Moreover, by leveraging historical usage data, Revalue predicts the optimal moment to recover a product, maximizes its residual value, and suggests tailored offers to retrieve it. It also helps manufacturers navigate technological transitions, ensuring products and components remain valuable even as technology evolves, while strengthening customer relationships and loyalty through targeted recovery and reuse programs. Every decision becomes rational, every flow is optimized, and every product transforms into a strategic industrial resource. Circularity is no longer a constraint - it becomes a clear, tangible, and sustainable competitive advantage.
📈 Why circularity?
Europe’s lack of mineral resources, fragile supply chains, and rising cost pressures leave industrials with no choice: they must build resilient, alternative models to limit external dependencies.
Circularity delivers real economic impact and preserves resources on a global scale: reusing rather than rebuilding reduces costs by up to 60% compared to new production, using only 20% of the energy and preserving the human labor already integrated into the product. Producing new means paying 2–3x more and consuming 5x the energy for equivalent results. In today’s context, this is not a small accounting difference - it’s a strategic advantage and a new frontier of competitiveness.
Why now? Because the stars are aligned. Industrial players are under unprecedented pressure. What was once “nice to have” has become a matter of competitiveness and sovereignty. The urgency of rethinking industrial value chains has never been greater - and Revalue arrives at exactly the right moment to unlock it.
🌱 Our conviction
We invested in Revalue because we believe Europe must reinvent its industrial model to remain competitive and sovereign. Circularity can no longer be a marginal initiative - it must become an economic norm, capable of generating tangible value for industrial players. End-of-life products are a strategic resource, and unlocking their potential is imperative.
In this context, transforming European industrial models is not optional. It is both a way to build systemic resilience against increasingly frequent economic, geopolitical, or logistical crises, and to redefine European competitive advantage, breaking free from the rules imposed by countries with abundant natural resources.

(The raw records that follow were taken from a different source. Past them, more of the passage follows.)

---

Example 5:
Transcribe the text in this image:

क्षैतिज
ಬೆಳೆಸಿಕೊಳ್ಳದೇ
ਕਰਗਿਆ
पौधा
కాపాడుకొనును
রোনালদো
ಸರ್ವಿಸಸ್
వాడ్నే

Revalue embodies this ambition. Beyond its environmental impact - reducing waste, CO₂ emissions, and resource consumption - the platform transforms end-of-life products into a strategic lever of competitiveness. By revalorizing these products, Revalue not only avoids unnecessary production but also strengthens industrial capabilities.
Crucially, this approach creates and sustains skilled local jobs across the recovery, refurbishment, remanufacturing, and recycling chains, ensuring that industrial labor and expertise are preserved and valorized in Europe rather than outsourced. By anchoring these activities locally, Revalue contributes to regional economic resilience and territorial cohesion, supporting communities through employment, training, and the development of sustainable industrial ecosystems. Each recovered or remanufactured product becomes a source of value not only for the company but also for the local workforce and the broader territory, reinforcing a competitive, sovereign, and sustainable European industry.
And finally, we could not have committed on this topic without a captain capable of navigating through headwinds and storms. When we met Charles, it quickly became clear he was that person. A resilient entrepreneur with a first successful venture under his belt, he combines experience, grit, and long-term vision. Circularity is not a sprint but a marathon - it demands persistence, patience, and the ability to create lasting value. We are convinced Charles is the right founder to lead Revalue on this journey.